For consistent and long-term benefits, it is important for the women to use the stoves continuously.

Although dangerous to health and environment, the traditional three-stone fires do have some virtues. They are easy to use for cooking on a large scale, and they are the familiar method.

Studies of stoves designed by other groups have shown significant abandonment of the new stove. The users often revert back to the three-stone fires for at least part of their cooking tasks.

 Random-sample surveys of the Maasai Stoves & Solar Stoves (MSS) show no abandonment of the new stoves.

The families and the environment reap the long-term benefits of replacing the three-stone fires with the MSS stoves. This is on a permanent basis. Why the difference?

Avoiding stove abandonment

For women to continue to use their new stoves and never return to cooking over an indoor three-stone fire, the stoves have to be suitable for the several ways they cook.

To ensure they would be happy with them, the Project collaborated on design with the women using the stoves.
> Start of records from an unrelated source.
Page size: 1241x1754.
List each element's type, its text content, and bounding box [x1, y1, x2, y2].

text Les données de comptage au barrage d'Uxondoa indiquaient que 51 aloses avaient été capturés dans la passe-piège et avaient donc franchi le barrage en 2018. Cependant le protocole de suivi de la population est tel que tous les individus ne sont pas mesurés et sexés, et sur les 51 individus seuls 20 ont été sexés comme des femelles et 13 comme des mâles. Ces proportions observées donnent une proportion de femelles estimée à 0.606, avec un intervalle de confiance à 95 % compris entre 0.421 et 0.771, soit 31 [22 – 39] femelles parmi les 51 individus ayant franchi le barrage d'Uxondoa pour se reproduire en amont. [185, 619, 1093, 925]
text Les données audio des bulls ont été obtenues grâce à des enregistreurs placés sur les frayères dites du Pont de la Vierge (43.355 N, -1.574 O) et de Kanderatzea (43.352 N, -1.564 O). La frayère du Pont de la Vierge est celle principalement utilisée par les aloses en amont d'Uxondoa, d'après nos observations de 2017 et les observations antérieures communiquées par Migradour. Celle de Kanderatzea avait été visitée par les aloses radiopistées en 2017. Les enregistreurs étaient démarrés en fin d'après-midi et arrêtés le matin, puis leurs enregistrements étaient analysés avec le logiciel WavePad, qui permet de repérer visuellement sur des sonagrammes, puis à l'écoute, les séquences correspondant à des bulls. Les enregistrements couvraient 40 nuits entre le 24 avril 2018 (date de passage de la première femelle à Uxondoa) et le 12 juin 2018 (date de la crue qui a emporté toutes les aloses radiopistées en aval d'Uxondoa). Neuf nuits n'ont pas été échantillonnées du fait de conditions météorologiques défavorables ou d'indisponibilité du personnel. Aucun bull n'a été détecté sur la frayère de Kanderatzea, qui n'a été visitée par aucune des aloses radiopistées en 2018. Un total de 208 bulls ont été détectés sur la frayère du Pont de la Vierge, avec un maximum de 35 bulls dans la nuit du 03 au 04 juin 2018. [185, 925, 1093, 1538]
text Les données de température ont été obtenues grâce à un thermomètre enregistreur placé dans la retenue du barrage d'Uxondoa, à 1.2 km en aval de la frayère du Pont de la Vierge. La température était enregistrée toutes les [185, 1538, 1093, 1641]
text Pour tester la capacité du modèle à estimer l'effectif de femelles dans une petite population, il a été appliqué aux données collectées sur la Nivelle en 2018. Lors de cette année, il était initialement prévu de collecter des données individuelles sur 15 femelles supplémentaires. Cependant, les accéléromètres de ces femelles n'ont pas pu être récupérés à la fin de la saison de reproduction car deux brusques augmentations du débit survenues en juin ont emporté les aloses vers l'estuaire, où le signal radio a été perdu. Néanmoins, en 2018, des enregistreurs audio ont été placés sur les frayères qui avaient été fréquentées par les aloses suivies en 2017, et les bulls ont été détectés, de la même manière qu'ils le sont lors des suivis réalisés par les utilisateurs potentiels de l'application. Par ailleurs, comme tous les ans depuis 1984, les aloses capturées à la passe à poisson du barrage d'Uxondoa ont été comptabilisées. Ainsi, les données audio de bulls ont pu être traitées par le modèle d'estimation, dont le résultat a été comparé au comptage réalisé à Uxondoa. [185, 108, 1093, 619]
Keys to satisfied use are:

  • Ensure that different sizes of firewood can be used
  • Long, slow simmer, and short-term high temperature cooking are both possible
  • Must be easy to keep more than 90 percent of the smoke out of the house and up the chimney

While good working stoves are never just abandoned, the Project estimates that about half the stoves installed more than six years ago are no longer in use. This is because of stove deterioration or because the stoves owners have moved to new homes in other locations.

This means that 1150 stoves are no longer in use, leaving 5,650 in use. That is 83 percent of the total.

Mitigating climate change

Each stove saves 120 pounds of firewood per week, reducing deforestation and eliminating 10-12 hours of weekly wood gathering labor.

Studies on our stove by Dr. Hassan Rajabu, Professor of Engineering, University of Dar es Salaam, confirm a reduction in emissions of 3.6 metric tons of carbon dioxide per stove per year! This is a significant level for mitigating climate change. Each stove lasts at least six years. That means it reduces Carbon Dioxide emissions by more than 20 tons in its lifetime.

The MSS stove reduces the polluting particulate level from cooking smoke by 90 percent.

Anecdotally, mothers in households with stoves report feeling better. They say their children no longer cough and that their noses are clear.

How many stoves does it take to save one child’s life?

Removing indoor smoke pollution to improve children’s respiratory health is one of our most important accomplishments. The deaths of Maasai children between birth and age five can be estimated to be one in thirteen. The medical officers in Monduli District say that a third of those deaths in the Maasai community are from respiratory diseases and conditions.

If there is an average four children in a household, and if all causes of severe respiratory disease were removed in ten households, then one child’s life would be saved.

We are not removing all the cause of lung disease with our stove. However, we are certain we are helping significantly since our stoves remove 90 percent of the smoke and health improvements are clearly evident.

The Project continues stove improvements. We teach women how to minimize smoke production, while still enjoying normal cooking.

As we can see from this graph, the lung disease caused by smoke is not linearly related to the amount of smoke. To increase impact, smoke removal must be extensive.


The horizontal axis in this graph, taken from the work of Dr. Kirk Smith of the University of California, refers to the exposure over 24 hours and includes time outdoors.